| Images with pose keypoints |
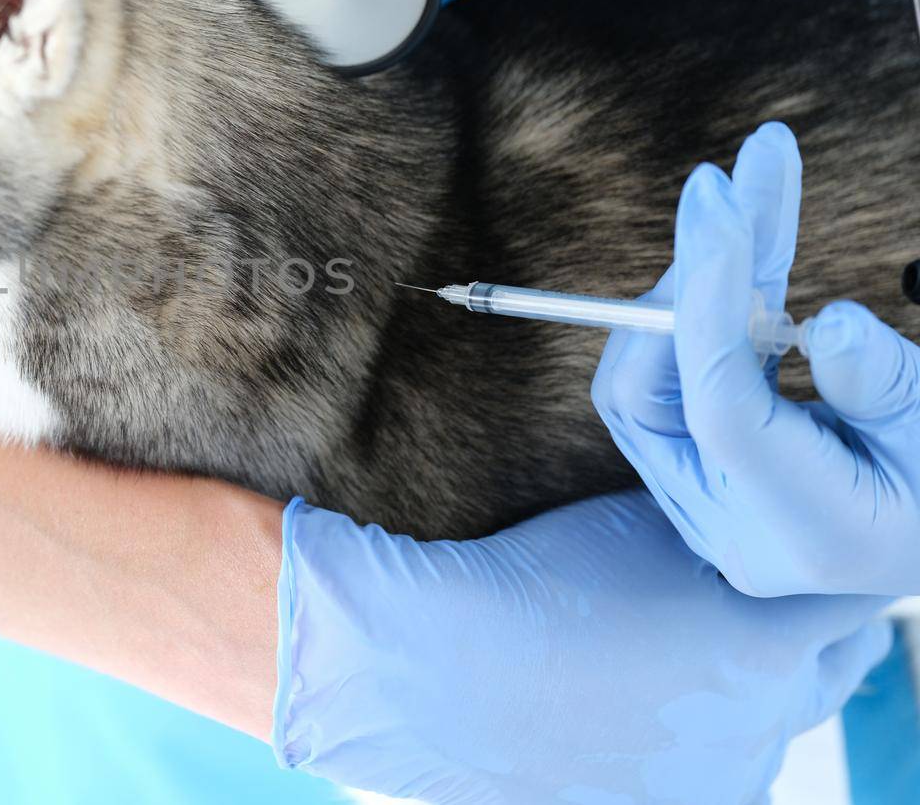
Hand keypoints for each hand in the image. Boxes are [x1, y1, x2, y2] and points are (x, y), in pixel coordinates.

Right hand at [272, 491, 889, 803]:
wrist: (434, 669)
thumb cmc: (529, 584)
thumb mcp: (638, 527)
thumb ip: (722, 525)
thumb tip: (755, 508)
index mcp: (765, 644)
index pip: (850, 594)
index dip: (829, 558)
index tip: (806, 536)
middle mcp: (763, 724)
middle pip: (839, 662)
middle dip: (816, 619)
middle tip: (774, 585)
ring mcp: (718, 777)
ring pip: (783, 722)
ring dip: (767, 683)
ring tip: (700, 644)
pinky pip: (722, 768)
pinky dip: (709, 736)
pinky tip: (656, 704)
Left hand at [593, 122, 919, 596]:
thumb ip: (888, 386)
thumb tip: (829, 324)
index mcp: (808, 533)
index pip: (724, 410)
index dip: (712, 299)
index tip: (718, 200)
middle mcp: (730, 528)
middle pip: (651, 390)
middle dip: (690, 277)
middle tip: (727, 182)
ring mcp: (699, 505)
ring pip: (645, 377)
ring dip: (693, 282)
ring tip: (746, 198)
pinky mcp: (689, 472)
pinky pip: (665, 378)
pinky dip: (701, 308)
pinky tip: (744, 247)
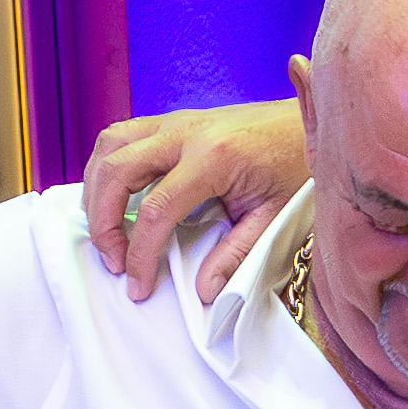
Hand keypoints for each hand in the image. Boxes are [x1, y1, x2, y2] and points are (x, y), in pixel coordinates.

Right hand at [83, 85, 307, 301]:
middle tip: (114, 260)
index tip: (138, 283)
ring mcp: (176, 120)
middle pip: (117, 172)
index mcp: (213, 157)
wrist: (311, 122)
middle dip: (103, 222)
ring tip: (106, 229)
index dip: (140, 254)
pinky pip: (123, 135)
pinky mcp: (174, 119)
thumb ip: (237, 254)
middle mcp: (186, 132)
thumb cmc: (297, 163)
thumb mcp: (275, 216)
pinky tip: (113, 195)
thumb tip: (205, 288)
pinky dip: (107, 166)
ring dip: (96, 189)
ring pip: (110, 145)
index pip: (155, 210)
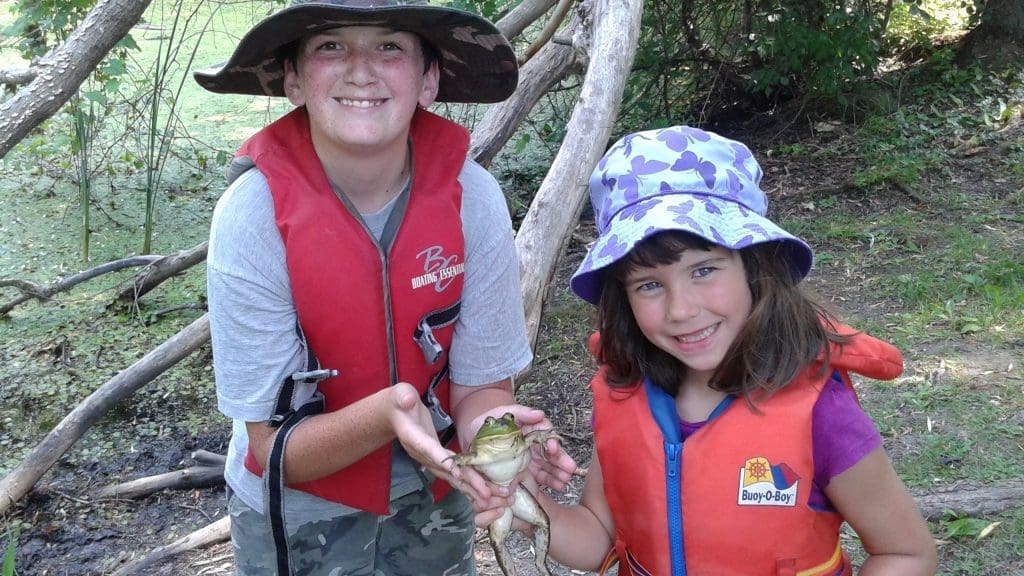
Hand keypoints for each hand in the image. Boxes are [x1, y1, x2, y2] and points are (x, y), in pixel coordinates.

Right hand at [387, 383, 501, 507]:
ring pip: (452, 476)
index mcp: (414, 438)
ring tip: (489, 499)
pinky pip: (454, 474)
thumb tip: (408, 399)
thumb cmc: (399, 403)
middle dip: (467, 482)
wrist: (395, 415)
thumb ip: (404, 397)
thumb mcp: (400, 395)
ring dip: (471, 487)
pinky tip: (482, 492)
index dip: (443, 461)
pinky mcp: (437, 460)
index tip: (458, 473)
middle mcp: (422, 454)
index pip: (430, 450)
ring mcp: (430, 459)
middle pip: (446, 470)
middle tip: (486, 494)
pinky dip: (468, 483)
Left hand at [465, 404, 577, 491]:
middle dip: (561, 461)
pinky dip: (549, 481)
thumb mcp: (506, 412)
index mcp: (532, 430)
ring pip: (548, 466)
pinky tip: (557, 486)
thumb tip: (540, 413)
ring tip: (564, 481)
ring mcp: (530, 459)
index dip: (552, 441)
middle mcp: (534, 445)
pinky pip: (538, 477)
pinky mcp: (524, 471)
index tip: (553, 448)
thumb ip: (522, 412)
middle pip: (551, 453)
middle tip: (569, 469)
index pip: (546, 435)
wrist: (475, 434)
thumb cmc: (492, 420)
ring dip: (558, 473)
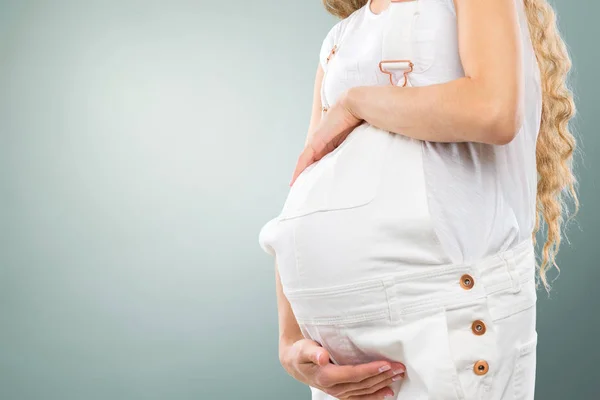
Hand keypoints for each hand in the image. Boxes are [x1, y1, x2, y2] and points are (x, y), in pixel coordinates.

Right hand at [279, 338, 404, 398]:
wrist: (295, 363)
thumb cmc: (300, 353)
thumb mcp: (303, 349)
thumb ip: (312, 352)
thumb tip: (321, 356)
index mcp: (326, 376)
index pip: (353, 374)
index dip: (370, 370)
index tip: (386, 364)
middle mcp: (334, 388)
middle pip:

| YOUR TASK |
Skipping every picture, transcribe exactly the lines above from the one containing "pinky tip: (113, 195)" through the one containing "ring pip: (548, 466)", both included.

| ANSWER SECTION |
pinky tip: (113, 195)
thumb tip: (205, 288)
pinky dip: (107, 166)
ring dip: (96, 189)
ring pip: (110, 145)
index pip: (155, 210)
Hand keypoints for each hand in the image. Boxes are [x1, y1, x2, y2] and points are (x, y), in pixel coordinates.

Right hand at [387, 383, 501, 507]:
ring pip: (452, 476)
index mcp: (414, 438)
ring tip: (489, 499)
pinky pip: (454, 474)
thumb tip: (408, 399)
thumb cmc: (399, 403)
middle dip: (467, 482)
wrist: (395, 415)
thumb ip: (404, 397)
thumb mcp: (400, 395)
ring dip: (471, 487)
pinky tip: (482, 492)
index dip: (443, 461)
pinky mcp: (437, 460)
index tip: (458, 473)
middle mcp: (422, 454)
index pip: (430, 450)
ring mcp: (430, 459)
middle pip: (446, 470)
middle tip: (486, 494)
pinky dip: (468, 483)
Left hand at [465, 404, 577, 491]:
middle dip: (561, 461)
pinky dip: (549, 481)
thumb mcp: (506, 412)
index mcp: (532, 430)
ring pip: (548, 466)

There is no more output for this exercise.